WORK TO COMPLETE
Repeat the entries beneath in their entirety, precisely as given.
[[ DATASET RECORDS open ]]
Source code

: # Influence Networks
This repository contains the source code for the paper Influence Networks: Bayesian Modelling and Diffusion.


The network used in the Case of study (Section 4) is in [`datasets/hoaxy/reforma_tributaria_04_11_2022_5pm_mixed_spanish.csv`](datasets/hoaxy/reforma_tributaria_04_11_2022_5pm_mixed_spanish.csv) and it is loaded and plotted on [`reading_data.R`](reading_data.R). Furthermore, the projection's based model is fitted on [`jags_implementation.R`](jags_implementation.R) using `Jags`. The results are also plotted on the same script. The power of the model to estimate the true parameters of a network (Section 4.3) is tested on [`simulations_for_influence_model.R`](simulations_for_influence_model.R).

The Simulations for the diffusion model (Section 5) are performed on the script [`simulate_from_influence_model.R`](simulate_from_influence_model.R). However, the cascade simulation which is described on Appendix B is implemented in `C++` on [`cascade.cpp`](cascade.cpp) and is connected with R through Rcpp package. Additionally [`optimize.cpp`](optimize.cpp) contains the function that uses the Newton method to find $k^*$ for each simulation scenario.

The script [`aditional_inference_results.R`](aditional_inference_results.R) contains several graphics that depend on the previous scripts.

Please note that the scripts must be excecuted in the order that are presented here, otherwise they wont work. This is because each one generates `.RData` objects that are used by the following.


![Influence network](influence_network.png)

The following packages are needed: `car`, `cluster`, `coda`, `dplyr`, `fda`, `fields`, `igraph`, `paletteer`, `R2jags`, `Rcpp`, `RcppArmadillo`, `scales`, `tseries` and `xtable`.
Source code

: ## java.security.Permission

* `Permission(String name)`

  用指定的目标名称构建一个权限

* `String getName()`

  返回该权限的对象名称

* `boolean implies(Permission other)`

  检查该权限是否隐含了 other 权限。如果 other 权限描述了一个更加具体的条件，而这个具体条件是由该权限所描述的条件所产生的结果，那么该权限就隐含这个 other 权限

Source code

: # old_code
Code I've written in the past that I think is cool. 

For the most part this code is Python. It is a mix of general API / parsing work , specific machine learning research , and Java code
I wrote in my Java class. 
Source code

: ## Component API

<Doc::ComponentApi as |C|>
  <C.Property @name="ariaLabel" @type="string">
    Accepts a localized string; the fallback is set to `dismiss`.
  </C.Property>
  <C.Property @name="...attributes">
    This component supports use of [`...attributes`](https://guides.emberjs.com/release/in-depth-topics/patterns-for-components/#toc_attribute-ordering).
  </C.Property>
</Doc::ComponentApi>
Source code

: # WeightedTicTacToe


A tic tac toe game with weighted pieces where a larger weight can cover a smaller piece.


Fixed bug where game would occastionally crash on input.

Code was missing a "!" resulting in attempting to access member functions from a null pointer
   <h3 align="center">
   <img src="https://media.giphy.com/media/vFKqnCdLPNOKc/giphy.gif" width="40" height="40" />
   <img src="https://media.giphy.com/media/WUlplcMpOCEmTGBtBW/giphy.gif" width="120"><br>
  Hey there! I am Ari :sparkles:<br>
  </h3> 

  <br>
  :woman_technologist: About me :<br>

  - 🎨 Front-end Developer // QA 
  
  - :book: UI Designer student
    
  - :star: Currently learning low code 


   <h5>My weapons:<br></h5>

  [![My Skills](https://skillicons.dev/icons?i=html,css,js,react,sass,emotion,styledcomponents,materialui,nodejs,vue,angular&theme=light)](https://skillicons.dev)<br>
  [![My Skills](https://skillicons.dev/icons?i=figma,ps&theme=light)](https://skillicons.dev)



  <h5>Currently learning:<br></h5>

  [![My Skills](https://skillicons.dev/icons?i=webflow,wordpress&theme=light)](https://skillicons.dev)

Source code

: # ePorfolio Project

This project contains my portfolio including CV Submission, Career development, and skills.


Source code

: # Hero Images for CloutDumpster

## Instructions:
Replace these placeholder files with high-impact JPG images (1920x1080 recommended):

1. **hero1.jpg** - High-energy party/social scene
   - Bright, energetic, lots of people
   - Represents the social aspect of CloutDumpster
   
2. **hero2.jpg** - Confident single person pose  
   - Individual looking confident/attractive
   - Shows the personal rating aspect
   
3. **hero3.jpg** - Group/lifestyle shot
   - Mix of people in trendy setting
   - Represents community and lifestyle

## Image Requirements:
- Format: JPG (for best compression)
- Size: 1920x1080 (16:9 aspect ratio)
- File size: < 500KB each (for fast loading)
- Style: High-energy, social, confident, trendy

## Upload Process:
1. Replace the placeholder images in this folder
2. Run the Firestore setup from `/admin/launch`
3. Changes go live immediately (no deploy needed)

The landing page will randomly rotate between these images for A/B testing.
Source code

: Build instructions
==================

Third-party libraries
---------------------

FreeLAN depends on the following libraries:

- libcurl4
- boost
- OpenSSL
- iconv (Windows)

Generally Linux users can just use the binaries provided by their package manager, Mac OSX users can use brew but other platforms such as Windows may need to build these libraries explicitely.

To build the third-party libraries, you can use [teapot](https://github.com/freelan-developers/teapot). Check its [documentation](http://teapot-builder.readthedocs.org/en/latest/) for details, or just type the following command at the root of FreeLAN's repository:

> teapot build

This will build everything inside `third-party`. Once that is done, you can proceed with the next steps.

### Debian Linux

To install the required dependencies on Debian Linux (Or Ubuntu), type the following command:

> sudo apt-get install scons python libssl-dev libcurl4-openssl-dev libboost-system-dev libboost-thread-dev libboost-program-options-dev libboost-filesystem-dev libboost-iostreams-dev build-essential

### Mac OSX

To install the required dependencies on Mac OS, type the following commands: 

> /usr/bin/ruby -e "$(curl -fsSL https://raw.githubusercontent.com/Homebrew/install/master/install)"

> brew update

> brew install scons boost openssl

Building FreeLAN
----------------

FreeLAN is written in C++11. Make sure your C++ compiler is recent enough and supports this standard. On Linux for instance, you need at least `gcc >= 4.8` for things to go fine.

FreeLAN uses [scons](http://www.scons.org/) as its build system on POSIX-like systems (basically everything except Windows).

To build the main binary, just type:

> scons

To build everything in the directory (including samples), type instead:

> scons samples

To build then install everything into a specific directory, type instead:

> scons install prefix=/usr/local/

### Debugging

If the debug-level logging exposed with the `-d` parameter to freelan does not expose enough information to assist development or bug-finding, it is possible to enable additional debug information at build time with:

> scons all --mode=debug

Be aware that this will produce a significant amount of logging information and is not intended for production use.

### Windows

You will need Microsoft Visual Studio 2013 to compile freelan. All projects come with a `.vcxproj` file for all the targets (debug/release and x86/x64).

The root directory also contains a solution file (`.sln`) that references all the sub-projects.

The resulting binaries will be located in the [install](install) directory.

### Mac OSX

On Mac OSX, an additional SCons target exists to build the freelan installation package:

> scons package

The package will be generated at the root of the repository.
[[ DATASET RECORDS closed ]]
SOLUTION
Source code

: # Influence Networks
This repository contains the source code for the paper Influence Networks: Bayesian Modelling and Diffusion.


The network used in the Case of study (Section 4) is in [`datasets/hoaxy/reforma_tributaria_04_11_2022_5pm_mixed_spanish.csv`](datasets/hoaxy/reforma_tributaria_04_11_2022_5pm_mixed_spanish.csv) and it is loaded and plotted on [`reading_data.R`](reading_data.R). Furthermore, the projection's based model is fitted on [`jags_implementation.R`](jags_implementation.R) using `Jags`. The results are also plotted on the same script. The power of the model to estimate the true parameters of a network (Section 4.3) is tested on [`simulations_for_influence_model.R`](simulations_for_influence_model.R).

The Simulations for the diffusion model (Section 5) are performed on the script [`simulate_from_influence_model.R`](simulate_from_influence_model.R). However, the cascade simulation which is described on Appendix B is implemented in `C++` on [`cascade.cpp`](cascade.cpp) and is connected with R through Rcpp package. Additionally [`optimize.cpp`](optimize.cpp) contains the function that uses the Newton method to find $k^*$ for each simulation scenario.

The script [`aditional_inference_results.R`](aditional_inference_results.R) contains several graphics that depend on the previous scripts.

Please note that the scripts must be excecuted in the order that are presented here, otherwise they wont work. This is because each one generates `.RData` objects that are used by the following.


![Influence network](influence_network.png)

The following packages are needed: `car`, `cluster`, `coda`, `dplyr`, `fda`, `fields`, `igraph`, `paletteer`, `R2jags`, `Rcpp`, `RcppArmadillo`, `scales`, `tseries` and `xtable`.
Source code

: ## java.security.Permission

* `Permission(String name)`

  用指定的目标名称构建一个权限

* `String getName()`

  返回该权限的对象名称

* `boolean implies(Permission other)`

  检查该权限是否隐含了 other 权限。如果 other 权限描述了一个更加具体的条件，而这个具体条件是由该权限所描述的条件所产生的结果，那么该权限就隐含这个 other 权限

Source code

: # old_code
Code I've written in the past that I think is cool. 

For the most part this code is Python. It is a mix of general API / parsing work , specific machine learning research , and Java code
I wrote in my Java class. 
Source code

: ## Component API

<Doc::ComponentApi as |C|>
  <C.Property @name="ariaLabel" @type="string">
    Accepts a localized string; the fallback is set to `dismiss`.
  </C.Property>
  <C.Property @name="...attributes">
    This component supports use of [`...attributes`](https://guides.emberjs.com/release/in-depth-topics/patterns-for-components/#toc_attribute-ordering).
  </C.Property>
</Doc::ComponentApi>
Source code

: # WeightedTicTacToe


A tic tac toe game with weighted pieces where a larger weight can cover a smaller piece.


Fixed bug where game would occastionally crash on input.

Code was missing a "!" resulting in attempting to access member functions from a null pointer
   <h3 align="center">
   <img src="https://media.giphy.com/media/vFKqnCdLPNOKc/giphy.gif" width="40" height="40" />
   <img src="https://media.giphy.com/media/WUlplcMpOCEmTGBtBW/giphy.gif" width="120"><br>
  Hey there! I am Ari :sparkles:<br>
  </h3> 

  <br>
  :woman_technologist: About me :<br>

  - 🎨 Front-end Developer // QA 
  
  - :book: UI Designer student
    
  - :star: Currently learning low code 


   <h5>My weapons:<br></h5>

  [![My Skills](https://skillicons.dev/icons?i=html,css,js,react,sass,emotion,styledcomponents,materialui,nodejs,vue,angular&theme=light)](https://skillicons.dev)<br>
  [![My Skills](https://skillicons.dev/icons?i=figma,ps&theme=light)](https://skillicons.dev)



  <h5>Currently learning:<br></h5>

  [![My Skills](https://skillicons.dev/icons?i=webflow,wordpress&theme=light)](https://skillicons.dev)

Source code

: # ePorfolio Project

This project contains my portfolio including CV Submission, Career development, and skills.


Source code

: # Hero Images for CloutDumpster

## Instructions:
Replace these placeholder files with high-impact JPG images (1920x1080 recommended):

1. **hero1.jpg** - High-energy party/social scene
   - Bright, energetic, lots of people
   - Represents the social aspect of CloutDumpster
   
2. **hero2.jpg** - Confident single person pose  
   - Individual looking confident/attractive
   - Shows the personal rating aspect
   
3. **hero3.jpg** - Group/lifestyle shot
   - Mix of people in trendy setting
   - Represents community and lifestyle

## Image Requirements:
- Format: JPG (for best compression)
- Size: 1920x1080 (16:9 aspect ratio)
- File size: < 500KB each (for fast loading)
- Style: High-energy, social, confident, trendy

## Upload Process:
1. Replace the placeholder images in this folder
2. Run the Firestore setup from `/admin/launch`
3. Changes go live immediately (no deploy needed)

The landing page will randomly rotate between these images for A/B testing.
Source code

: Build instructions
==================

Third-party libraries
---------------------

FreeLAN depends on the following libraries:

- libcurl4
- boost
- OpenSSL
- iconv (Windows)

Generally Linux users can just use the binaries provided by their package manager, Mac OSX users can use brew but other platforms such as Windows may need to build these libraries explicitely.

To build the third-party libraries, you can use [teapot](https://github.com/freelan-developers/teapot). Check its [documentation](http://teapot-builder.readthedocs.org/en/latest/) for details, or just type the following command at the root of FreeLAN's repository:

> teapot build

This will build everything inside `third-party`. Once that is done, you can proceed with the next steps.

### Debian Linux

To install the required dependencies on Debian Linux (Or Ubuntu), type the following command:

> sudo apt-get install scons python libssl-dev libcurl4-openssl-dev libboost-system-dev libboost-thread-dev libboost-program-options-dev libboost-filesystem-dev libboost-iostreams-dev build-essential

### Mac OSX

To install the required dependencies on Mac OS, type the following commands: 

> /usr/bin/ruby -e "$(curl -fsSL https://raw.githubusercontent.com/Homebrew/install/master/install)"

> brew update

> brew install scons boost openssl

Building FreeLAN
----------------

FreeLAN is written in C++11. Make sure your C++ compiler is recent enough and supports this standard. On Linux for instance, you need at least `gcc >= 4.8` for things to go fine.

FreeLAN uses [scons](http://www.scons.org/) as its build system on POSIX-like systems (basically everything except Windows).

To build the main binary, just type:

> scons

To build everything in the directory (including samples), type instead:

> scons samples

To build then install everything into a specific directory, type instead:

> scons install prefix=/usr/local/

### Debugging

If the debug-level logging exposed with the `-d` parameter to freelan does not expose enough information to assist development or bug-finding, it is possible to enable additional debug information at build time with:

> scons all --mode=debug

Be aware that this will produce a significant amount of logging information and is not intended for production use.

### Windows

You will need Microsoft Visual Studio 2013 to compile freelan. All projects come with a `.vcxproj` file for all the targets (debug/release and x86/x64).

The root directory also contains a solution file (`.sln`) that references all the sub-projects.

The resulting binaries will be located in the [install](install) directory.

### Mac OSX

On Mac OSX, an additional SCons target exists to build the freelan installation package:

> scons package

The package will be generated at the root of the repository.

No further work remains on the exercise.